- Agronomic: corn, rye
- Crop Production: cover crops, fertilizers, nutrient management
Problem and justification: Inclusion of cover crops in conservation tillage crop production systems in the Northeast has centered around erosion control and nutrient management. In particular, cereal cover crops are used after corn harvest to scavenge residual nitrogen (N). Since interest has grown in producing more cover crop biomass for soil health, forage, water and N management, and weed suppression, producers are now delaying cover crop termination prior to corn planting to take advantage of these benefits. This trend poses a challenge in corn production as producers have increasingly switched to split-N applications (i.e. starter and sidedress) to improve N use efficiency for both optimal yield and environmental stewardship. The combination of management changes poses a challenge in corn production. More mature cereal cover crops have greater C:N, which can significantly decrease N availability due to immobilization for early season corn growth and development. As a result, producers at cover crop extension events routinely inquire about the need to adjust N management to compensate for early corn N needs. Further, these producers are concerned as to whether they need to increase the total N application rate. Such N management decisions present both production and environmental management challenges for producers and the public.

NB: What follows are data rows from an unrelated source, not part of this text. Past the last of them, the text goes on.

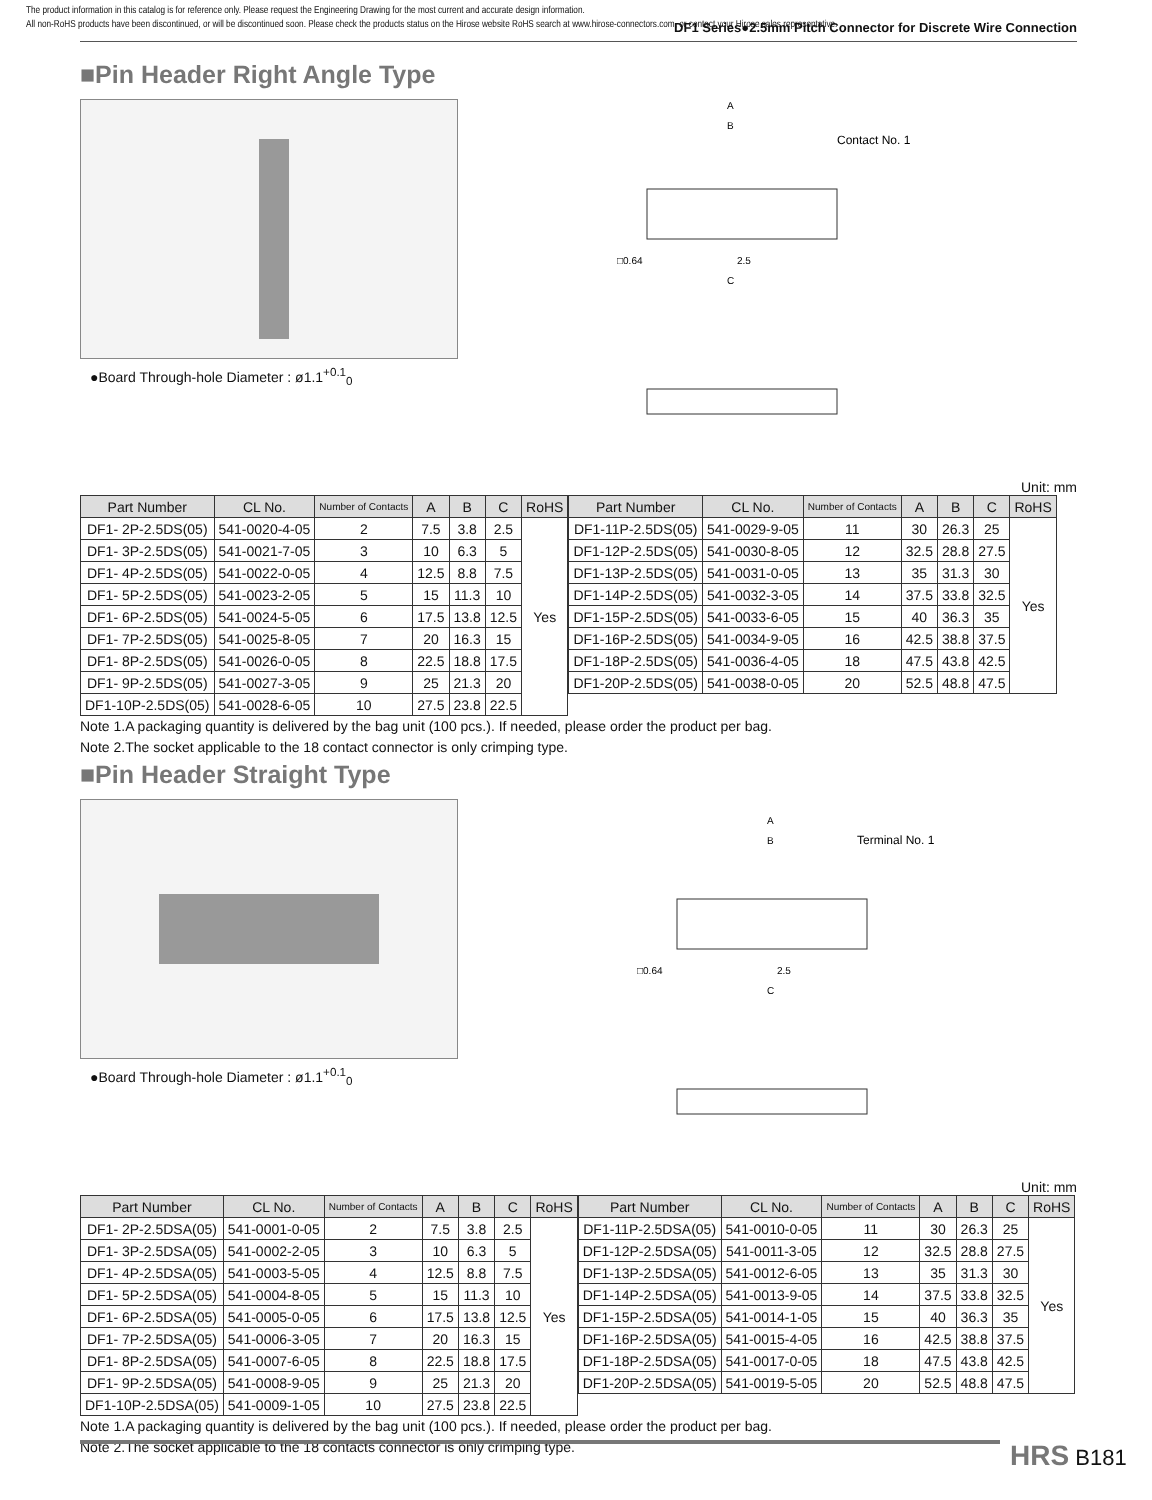The product information in this catalog is for reference only. Please request the Engineering Drawing for the most current and accurate design information.
All non-RoHS products have been discontinued, or will be discontinued soon. Please check the products status on the Hirose website RoHS search at www.hirose-connectors.com, or contact your Hirose sales representative.
DF1 Series●2.5mm Pitch Connector for Discrete Wire Connection
■Pin Header Right Angle Type
●Board Through-hole Diameter : ø1.1<sup>+0.1</sup><sub>0</sub>
Contact No. 1
A
B
C
□0.64
2.5
Unit: mm
| Part Number | CL No. | Number of Contacts | A | B | C | RoHS |
| --- | --- | --- | --- | --- | --- | --- |
| DF1- 2P-2.5DS(05) | 541-0020-4-05 | 2 | 7.5 | 3.8 | 2.5 | Yes |
| DF1- 3P-2.5DS(05) | 541-0021-7-05 | 3 | 10 | 6.3 | 5 | |
| DF1- 4P-2.5DS(05) | 541-0022-0-05 | 4 | 12.5 | 8.8 | 7.5 | |
| DF1- 5P-2.5DS(05) | 541-0023-2-05 | 5 | 15 | 11.3 | 10 | |
| DF1- 6P-2.5DS(05) | 541-0024-5-05 | 6 | 17.5 | 13.8 | 12.5 | |
| DF1- 7P-2.5DS(05) | 541-0025-8-05 | 7 | 20 | 16.3 | 15 | |
| DF1- 8P-2.5DS(05) | 541-0026-0-05 | 8 | 22.5 | 18.8 | 17.5 | |
| DF1- 9P-2.5DS(05) | 541-0027-3-05 | 9 | 25 | 21.3 | 20 | |
| DF1-10P-2.5DS(05) | 541-0028-6-05 | 10 | 27.5 | 23.8 | 22.5 | |
| Part Number | CL No. | Number of Contacts | A | B | C | RoHS |
| --- | --- | --- | --- | --- | --- | --- |
| DF1-11P-2.5DS(05) | 541-0029-9-05 | 11 | 30 | 26.3 | 25 | Yes |
| DF1-12P-2.5DS(05) | 541-0030-8-05 | 12 | 32.5 | 28.8 | 27.5 | |
| DF1-13P-2.5DS(05) | 541-0031-0-05 | 13 | 35 | 31.3 | 30 | |
| DF1-14P-2.5DS(05) | 541-0032-3-05 | 14 | 37.5 | 33.8 | 32.5 | |
| DF1-15P-2.5DS(05) | 541-0033-6-05 | 15 | 40 | 36.3 | 35 | |
| DF1-16P-2.5DS(05) | 541-0034-9-05 | 16 | 42.5 | 38.8 | 37.5 | |
| DF1-18P-2.5DS(05) | 541-0036-4-05 | 18 | 47.5 | 43.8 | 42.5 | |
| DF1-20P-2.5DS(05) | 541-0038-0-05 | 20 | 52.5 | 48.8 | 47.5 | |
Note 1.A packaging quantity is delivered by the bag unit (100 pcs.). If needed, please order the product per bag.
Note 2.The socket applicable to the 18 contact connector is only crimping type.
■Pin Header Straight Type
●Board Through-hole Diameter : ø1.1<sup>+0.1</sup><sub>0</sub>
Terminal No. 1
A
B
C
□0.64
2.5
Unit: mm
| Part Number | CL No. | Number of Contacts | A | B | C | RoHS |
| --- | --- | --- | --- | --- | --- | --- |
| DF1- 2P-2.5DSA(05) | 541-0001-0-05 | 2 | 7.5 | 3.8 | 2.5 | Yes |
| DF1- 3P-2.5DSA(05) | 541-0002-2-05 | 3 | 10 | 6.3 | 5 | |
| DF1- 4P-2.5DSA(05) | 541-0003-5-05 | 4 | 12.5 | 8.8 | 7.5 | |
| DF1- 5P-2.5DSA(05) | 541-0004-8-05 | 5 | 15 | 11.3 | 10 | |
| DF1- 6P-2.5DSA(05) | 541-0005-0-05 | 6 | 17.5 | 13.8 | 12.5 | |
| DF1- 7P-2.5DSA(05) | 541-0006-3-05 | 7 | 20 | 16.3 | 15 | |
| DF1- 8P-2.5DSA(05) | 541-0007-6-05 | 8 | 22.5 | 18.8 | 17.5 | |
| DF1- 9P-2.5DSA(05) | 541-0008-9-05 | 9 | 25 | 21.3 | 20 | |
| DF1-10P-2.5DSA(05) | 541-0009-1-05 | 10 | 27.5 | 23.8 | 22.5 | |
| Part Number | CL No. | Number of Contacts | A | B | C | RoHS |
| --- | --- | --- | --- | --- | --- | --- |
| DF1-11P-2.5DSA(05) | 541-0010-0-05 | 11 | 30 | 26.3 | 25 | Yes |
| DF1-12P-2.5DSA(05) | 541-0011-3-05 | 12 | 32.5 | 28.8 | 27.5 | |
| DF1-13P-2.5DSA(05) | 541-0012-6-05 | 13 | 35 | 31.3 | 30 | |
| DF1-14P-2.5DSA(05) | 541-0013-9-05 | 14 | 37.5 | 33.8 | 32.5 | |
| DF1-15P-2.5DSA(05) | 541-0014-1-05 | 15 | 40 | 36.3 | 35 | |
| DF1-16P-2.5DSA(05) | 541-0015-4-05 | 16 | 42.5 | 38.8 | 37.5 | |
| DF1-18P-2.5DSA(05) | 541-0017-0-05 | 18 | 47.5 | 43.8 | 42.5 | |
| DF1-20P-2.5DSA(05) | 541-0019-5-05 | 20 | 52.5 | 48.8 | 47.5 | |
Note 1.A packaging quantity is delivered by the bag unit (100 pcs.). If needed, please order the product per bag.
Note 2.The socket applicable to the 18 contacts connector is only crimping type.
HRS B181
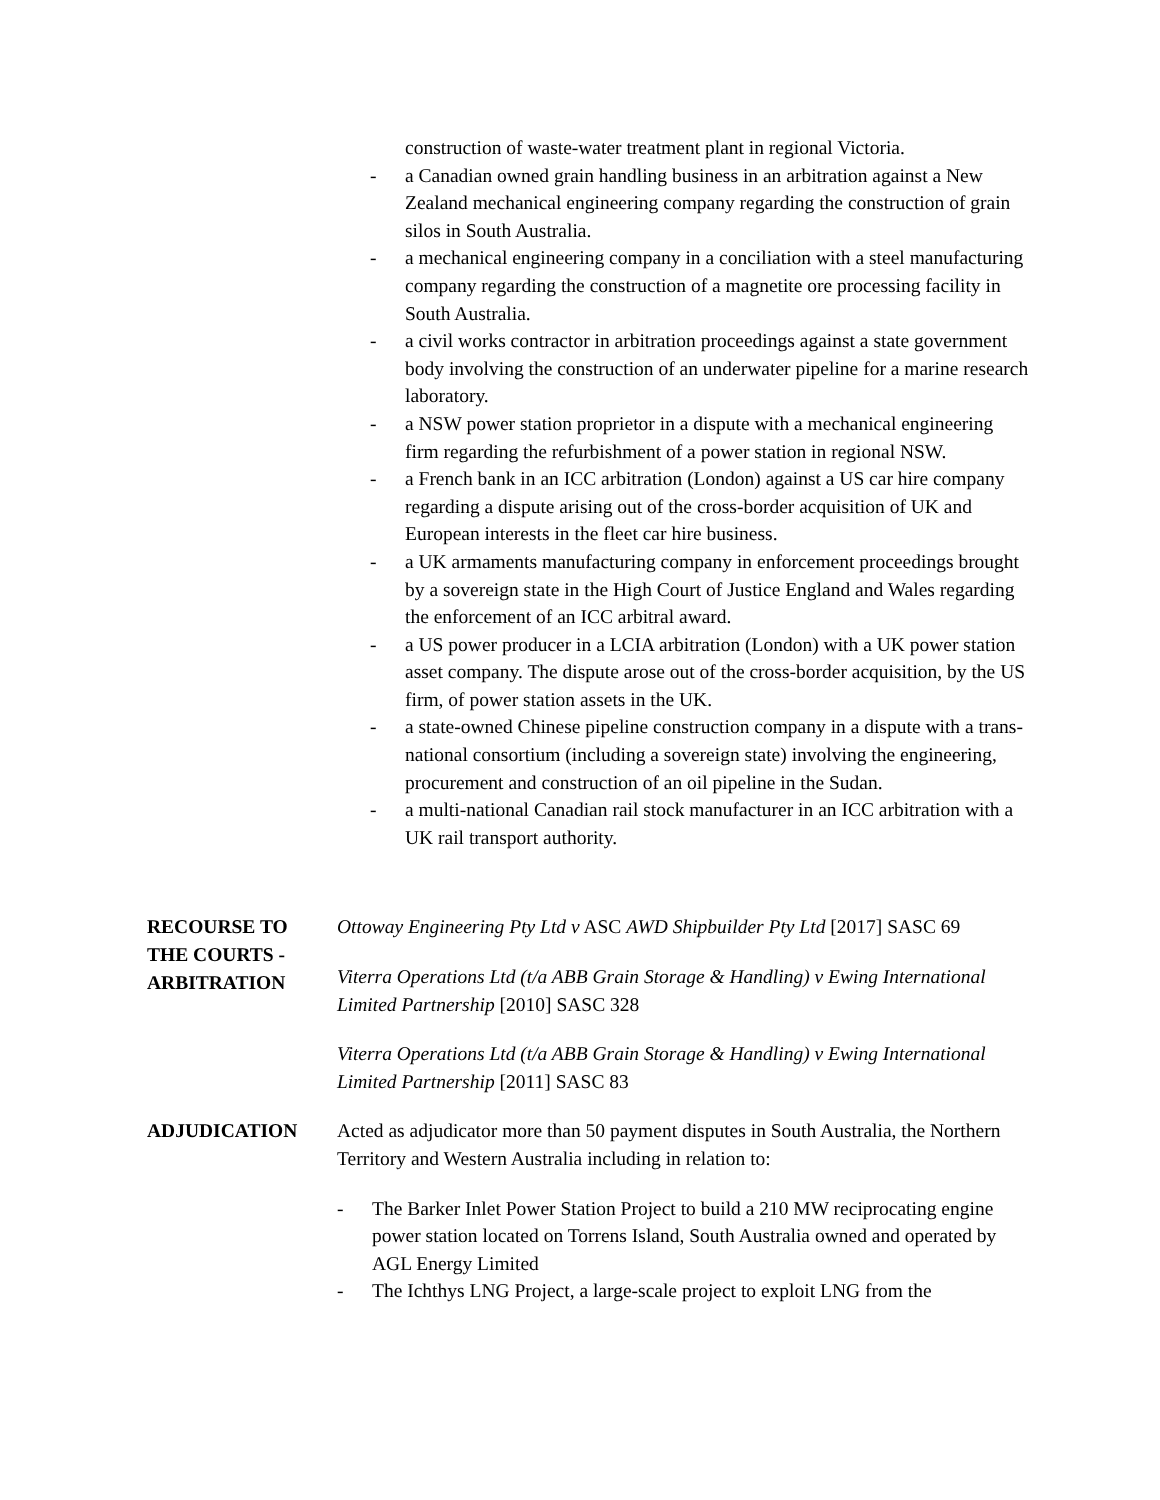construction of waste-water treatment plant in regional Victoria.
- a Canadian owned grain handling business in an arbitration against a New Zealand mechanical engineering company regarding the construction of grain silos in South Australia.
- a mechanical engineering company in a conciliation with a steel manufacturing company regarding the construction of a magnetite ore processing facility in South Australia.
- a civil works contractor in arbitration proceedings against a state government body involving the construction of an underwater pipeline for a marine research laboratory.
- a NSW power station proprietor in a dispute with a mechanical engineering firm regarding the refurbishment of a power station in regional NSW.
- a French bank in an ICC arbitration (London) against a US car hire company regarding a dispute arising out of the cross-border acquisition of UK and European interests in the fleet car hire business.
- a UK armaments manufacturing company in enforcement proceedings brought by a sovereign state in the High Court of Justice England and Wales regarding the enforcement of an ICC arbitral award.
- a US power producer in a LCIA arbitration (London) with a UK power station asset company. The dispute arose out of the cross-border acquisition, by the US firm, of power station assets in the UK.
- a state-owned Chinese pipeline construction company in a dispute with a trans-national consortium (including a sovereign state) involving the engineering, procurement and construction of an oil pipeline in the Sudan.
- a multi-national Canadian rail stock manufacturer in an ICC arbitration with a UK rail transport authority.
RECOURSE TO
THE COURTS -
ARBITRATION
Ottoway Engineering Pty Ltd v ASC AWD Shipbuilder Pty Ltd [2017] SASC 69
Viterra Operations Ltd (t/a ABB Grain Storage & Handling) v Ewing International Limited Partnership [2010] SASC 328
Viterra Operations Ltd (t/a ABB Grain Storage & Handling) v Ewing International Limited Partnership [2011] SASC 83
ADJUDICATION
Acted as adjudicator more than 50 payment disputes in South Australia, the Northern Territory and Western Australia including in relation to:
- The Barker Inlet Power Station Project to build a 210 MW reciprocating engine power station located on Torrens Island, South Australia owned and operated by AGL Energy Limited
- The Ichthys LNG Project, a large-scale project to exploit LNG from the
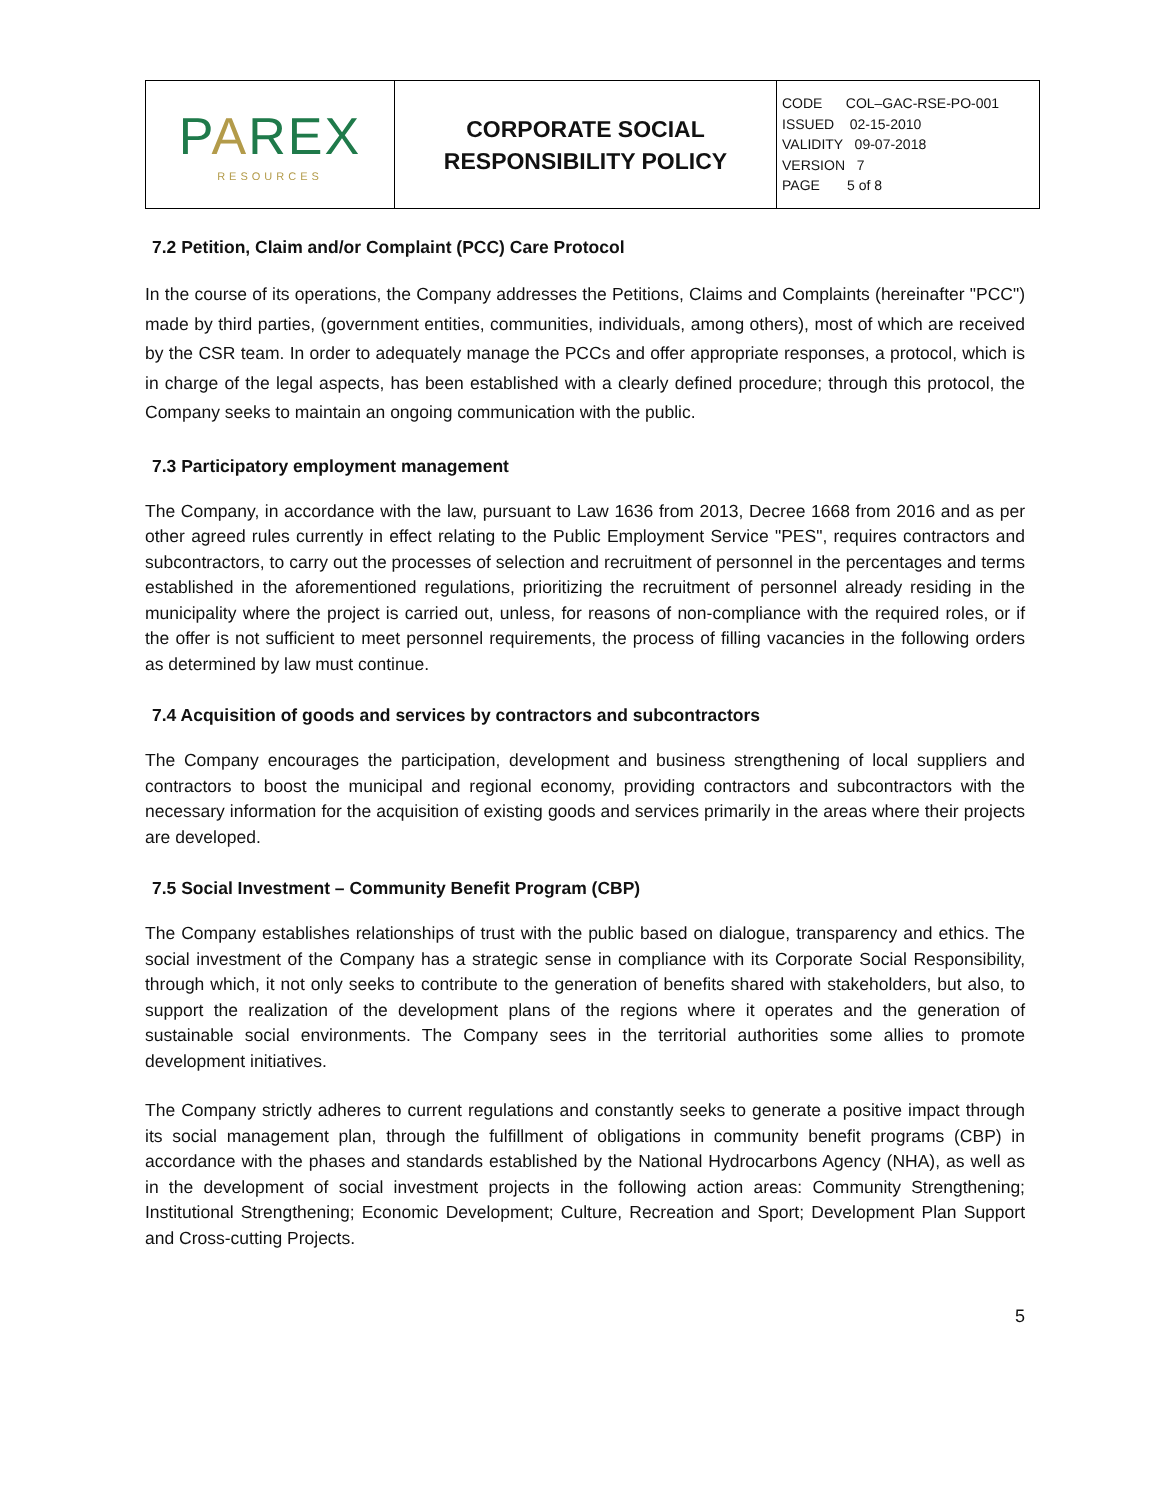| P A REX RESOURCES | CORPORATE SOCIAL RESPONSIBILITY POLICY | CODE COL–GAC-RSE-PO-001 ISSUED 02-15-2010 VALIDITY 09-07-2018 VERSION 7 PAGE 5 of 8 |
7.2 Petition, Claim and/or Complaint (PCC) Care Protocol
In the course of its operations, the Company addresses the Petitions, Claims and Complaints (hereinafter "PCC") made by third parties, (government entities, communities, individuals, among others), most of which are received by the CSR team. In order to adequately manage the PCCs and offer appropriate responses, a protocol, which is in charge of the legal aspects, has been established with a clearly defined procedure; through this protocol, the Company seeks to maintain an ongoing communication with the public.
7.3 Participatory employment management
The Company, in accordance with the law, pursuant to Law 1636 from 2013, Decree 1668 from 2016 and as per other agreed rules currently in effect relating to the Public Employment Service "PES", requires contractors and subcontractors, to carry out the processes of selection and recruitment of personnel in the percentages and terms established in the aforementioned regulations, prioritizing the recruitment of personnel already residing in the municipality where the project is carried out, unless, for reasons of non-compliance with the required roles, or if the offer is not sufficient to meet personnel requirements, the process of filling vacancies in the following orders as determined by law must continue.
7.4 Acquisition of goods and services by contractors and subcontractors
The Company encourages the participation, development and business strengthening of local suppliers and contractors to boost the municipal and regional economy, providing contractors and subcontractors with the necessary information for the acquisition of existing goods and services primarily in the areas where their projects are developed.
7.5 Social Investment – Community Benefit Program (CBP)
The Company establishes relationships of trust with the public based on dialogue, transparency and ethics. The social investment of the Company has a strategic sense in compliance with its Corporate Social Responsibility, through which, it not only seeks to contribute to the generation of benefits shared with stakeholders, but also, to support the realization of the development plans of the regions where it operates and the generation of sustainable social environments. The Company sees in the territorial authorities some allies to promote development initiatives.
The Company strictly adheres to current regulations and constantly seeks to generate a positive impact through its social management plan, through the fulfillment of obligations in community benefit programs (CBP) in accordance with the phases and standards established by the National Hydrocarbons Agency (NHA), as well as in the development of social investment projects in the following action areas: Community Strengthening; Institutional Strengthening; Economic Development; Culture, Recreation and Sport; Development Plan Support and Cross-cutting Projects.
5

Solution and approach: There is a critical need to examine both early-season N management in field corn production as well as the overall fertilizer rate needed across a gradient of cereal rye biomass. To address these concerns, we will conduct field studies across the Northeast region from MA to DE to characterize cover crop-based no-till field corn performance. Field studies will establish gradients of starter and sidedress N rates at standard and high total N application rates across a range of cereal rye biomass (Attachment 1). Our research, in combination with a strong Outreach and Education program, will provide sound management and environmental solutions addressing the needs of producers and the public. The education component, which complements the research component, will be carried out through presentations at meetings and conferences and on-site field days, articles for in-season newsletters, and updating written extension publications. Outreach efforts feature the support of project personnel to assist farmers who wish to experiment with delaying cereal rye termination. Outreach goals will be met using traditional approaches and in conjunction with Northeast Cover Crops Council activities and events
Performance targets from proposal:
A total of 60 farmers in DE, MA, MD, NY, and PA will terminate cereal rye 2-4 weeks later than they usually would (April vs. early March) on 2,400 acres, doubling the average amount of cereal rye biomass produced and preventing the leaching of 45,000 lbs N into local watersheds.